*** Entries supplied ***
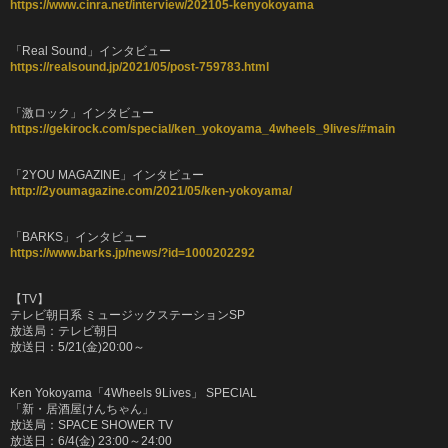
https://www.cinra.net/interview/202105-kenyokoyama
「Real Sound」インタビュー
https://realsound.jp/2021/05/post-759783.html
「激ロック」インタビュー
https://gekirock.com/special/ken_yokoyama_4wheels_9lives/#main
「2YOU MAGAZINE」インタビュー
http://2youmagazine.com/2021/05/ken-yokoyama/
「BARKS」インタビュー
https://www.barks.jp/news/?id=1000202292
【
TV
】
テレビ朝日系
ミュージックステーション
SP
放送局：テレビ朝日
放送日：
5/21(
金
)20:00
～
Ken Yokoyama
「
4Wheels 9Lives
」
SPECIAL
「新・居酒屋けんちゃん」
放送局：
SPACE SHOWER TV
放送日：
6/4(
金
) 23:00
～
24:00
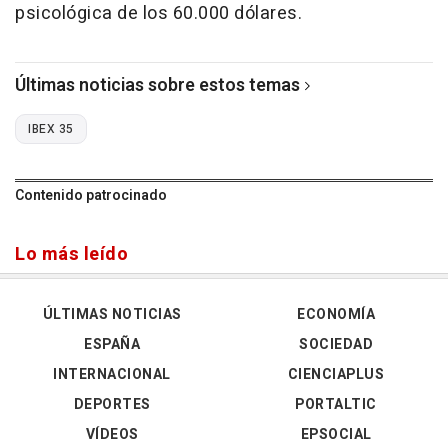
psicológica de los 60.000 dólares.
Últimas noticias sobre estos temas
IBEX 35
Contenido patrocinado
Lo más leído
ÚLTIMAS NOTICIAS
ECONOMÍA
ESPAÑA
SOCIEDAD
INTERNACIONAL
CIENCIAPLUS
DEPORTES
PORTALTIC
VÍDEOS
EPSOCIAL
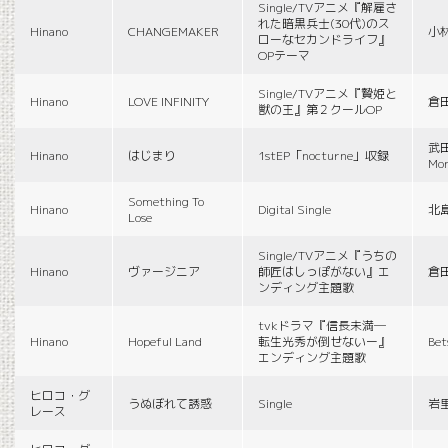
Single/TVアニメ『解雇さ
れた暗黒兵士(30代)のス
Hinano
CHANGEMAKER
小
ローなセカンドライフ』
OPテーマ
Single/TVアニメ『贄姫と
Hinano
LOVE INFINITY
倉
獣の王』第２クールOP
武田
Hinano
はじまり
1stEP「nocturne」収録
Mon
Something To
Hinano
Digital Single
北
Lose
Single/TVアニメ『うちの
Hinano
ヴァージニア
師匠はしっぽがない』エ
倉
ンディング主題歌
tvkドラマ『信長未満―
Hinano
Hopeful Land
転生光秀が倒せないー』
Be
エンディング主題歌
ヒロコ・グ
うぬぼれて誘惑
Single
岩
レース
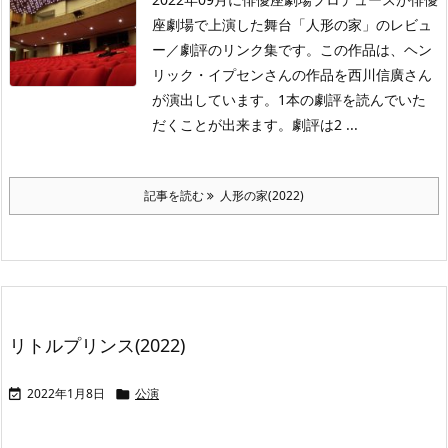
座劇場で上演した舞台「人形の家」のレビュ
ー／劇評のリンク集です。この作品は、ヘン
リック・イプセンさんの作品を西川信廣さん
が演出しています。1本の劇評を読んでいた
だくことが出来ます。劇評は2 ...
記事を読む
人形の家(2022)
リトルプリンス(2022)
2022年1月8日
公演


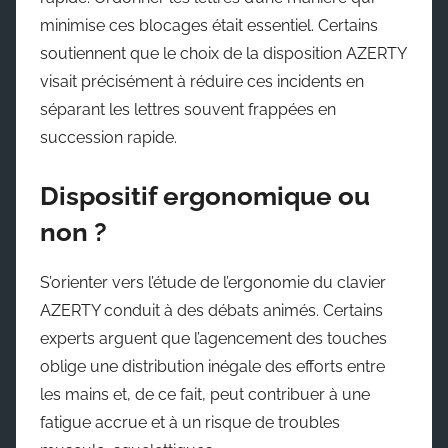
minimise ces blocages était essentiel. Certains
soutiennent que le choix de la disposition AZERTY
visait précisément à réduire ces incidents en
séparant les lettres souvent frappées en
succession rapide.
Dispositif ergonomique ou
non ?
S’orienter vers l’étude de l’ergonomie du clavier
AZERTY conduit à des débats animés. Certains
experts arguent que l’agencement des touches
oblige une distribution inégale des efforts entre
les mains et, de ce fait, peut contribuer à une
fatigue accrue et à un risque de troubles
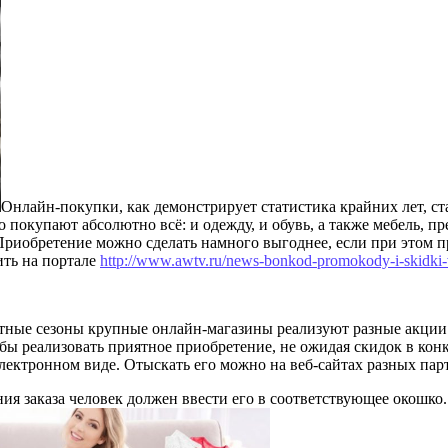
Онлайн-покупки, как демонстрирует статистика крайних лет, ст
о покупают абсолютно всё: и одежду, и обувь, а также мебель, 
Приобретение можно сделать намного выгоднее, если при этом 
ить на портале
http://www.awtv.ru/news-bonkod-promokody-i-skidki-
етные сезоны крупные онлайн-магазины реализуют разные акции
ы реализовать приятное приобретение, не ожидая скидок в конк
лектронном виде. Отыскать его можно на веб-сайтах разных пар
я заказа человек должен ввести его в соответствующее окошко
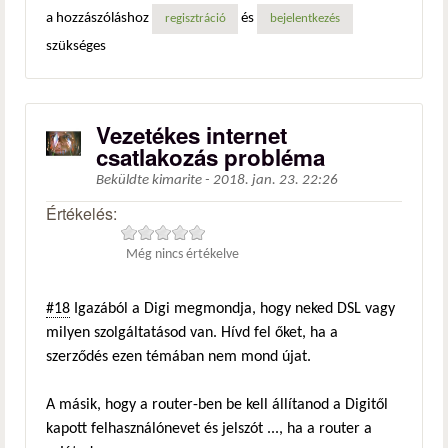
a hozzászóláshoz
és
regisztráció
bejelentkezés
szükséges
Vezetékes internet
csatlakozás probléma
Beküldte
kimarite
-
2018. jan. 23. 22:26
Értékelés:
Még nincs értékelve
#18
Igazából a Digi megmondja, hogy neked DSL vagy
milyen szolgáltatásod van. Hívd fel őket, ha a
szerződés ezen témában nem mond újat.
A másik, hogy a router-ben be kell állítanod a Digitől
kapott felhasználónevet és jelszót ..., ha a router a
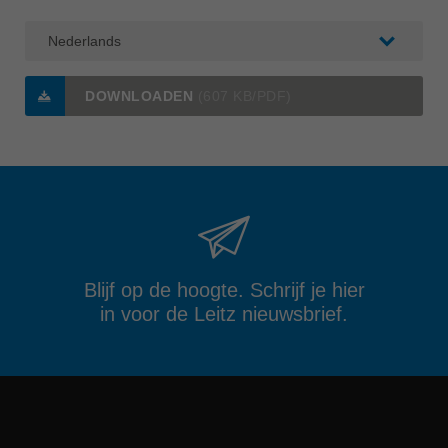
DOWNLOADEN
(607 KB/PDF)
Blijf op de hoogte. Schrijf je hier
in voor de Leitz nieuwsbrief.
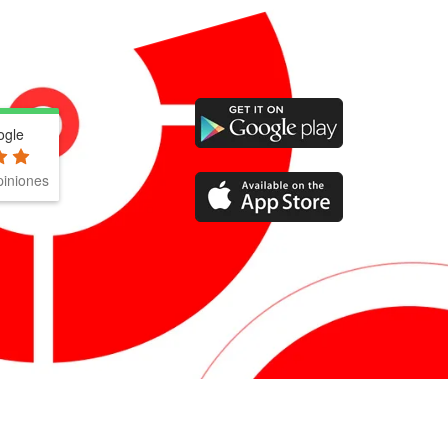
ogle
iniones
***
Required work
Retype every line of text in the records above, keeping each one as it appears and leaving out the pictures.

Response below
https://www.cinra.net/interview/202105-kenyokoyama
「Real Sound」インタビュー
https://realsound.jp/2021/05/post-759783.html
「激ロック」インタビュー
https://gekirock.com/special/ken_yokoyama_4wheels_9lives/#main
「2YOU MAGAZINE」インタビュー
http://2youmagazine.com/2021/05/ken-yokoyama/
「BARKS」インタビュー
https://www.barks.jp/news/?id=1000202292
【
TV
】
テレビ朝日系
ミュージックステーション
SP
放送局：テレビ朝日
放送日：
5/21(
金
)20:00
～
Ken Yokoyama
「
4Wheels 9Lives
」
SPECIAL
「新・居酒屋けんちゃん」
放送局：
SPACE SHOWER TV
放送日：
6/4(
金
) 23:00
～
24:00
psicológica de los 60.000 dólares.
Últimas noticias sobre estos temas
IBEX 35
Contenido patrocinado
Lo más leído
ÚLTIMAS NOTICIAS
ECONOMÍA
ESPAÑA
SOCIEDAD
INTERNACIONAL
CIENCIAPLUS
DEPORTES
PORTALTIC
VÍDEOS
EPSOCIAL
Single/TVアニメ『解雇さ
れた暗黒兵士(30代)のス
Hinano
CHANGEMAKER
小
ローなセカンドライフ』
OPテーマ
Single/TVアニメ『贄姫と
Hinano
LOVE INFINITY
倉
獣の王』第２クールOP
武田
Hinano
はじまり
1stEP「nocturne」収録
Mon
Something To
Hinano
Digital Single
北
Lose
Single/TVアニメ『うちの
Hinano
ヴァージニア
師匠はしっぽがない』エ
倉
ンディング主題歌
tvkドラマ『信長未満―
Hinano
Hopeful Land
転生光秀が倒せないー』
Be
エンディング主題歌
ヒロコ・グ
うぬぼれて誘惑
Single
岩
レース
座劇場で上演した舞台「人形の家」のレビュ
ー／劇評のリンク集です。この作品は、ヘン
リック・イプセンさんの作品を西川信廣さん
が演出しています。1本の劇評を読んでいた
だくことが出来ます。劇評は2 ...
記事を読む
人形の家(2022)
リトルプリンス(2022)
2022年1月8日
公演


minimise ces blocages était essentiel. Certains
soutiennent que le choix de la disposition AZERTY
visait précisément à réduire ces incidents en
séparant les lettres souvent frappées en
succession rapide.
Dispositif ergonomique ou
non ?
S’orienter vers l’étude de l’ergonomie du clavier
AZERTY conduit à des débats animés. Certains
experts arguent que l’agencement des touches
oblige une distribution inégale des efforts entre
les mains et, de ce fait, peut contribuer à une
fatigue accrue et à un risque de troubles
Онлайн-покупки, как демонстрирует статистика крайних лет, ст
о покупают абсолютно всё: и одежду, и обувь, а также мебель, 
Приобретение можно сделать намного выгоднее, если при этом 
ить на портале
http://www.awtv.ru/news-bonkod-promokody-i-skidki-
етные сезоны крупные онлайн-магазины реализуют разные акции
ы реализовать приятное приобретение, не ожидая скидок в конк
лектронном виде. Отыскать его можно на веб-сайтах разных пар
я заказа человек должен ввести его в соответствующее окошко
a hozzászóláshoz
és
regisztráció
bejelentkezés
szükséges
Vezetékes internet
csatlakozás probléma
Beküldte
kimarite
-
2018. jan. 23. 22:26
Értékelés:
Még nincs értékelve
#18
Igazából a Digi megmondja, hogy neked DSL vagy
milyen szolgáltatásod van. Hívd fel őket, ha a
szerződés ezen témában nem mond újat.
A másik, hogy a router-ben be kell állítanod a Digitől
kapott felhasználónevet és jelszót ..., ha a router a
DOWNLOADEN
(607 KB/PDF)
Blijf op de hoogte. Schrijf je hier
in voor de Leitz nieuwsbrief.
ogle
iniones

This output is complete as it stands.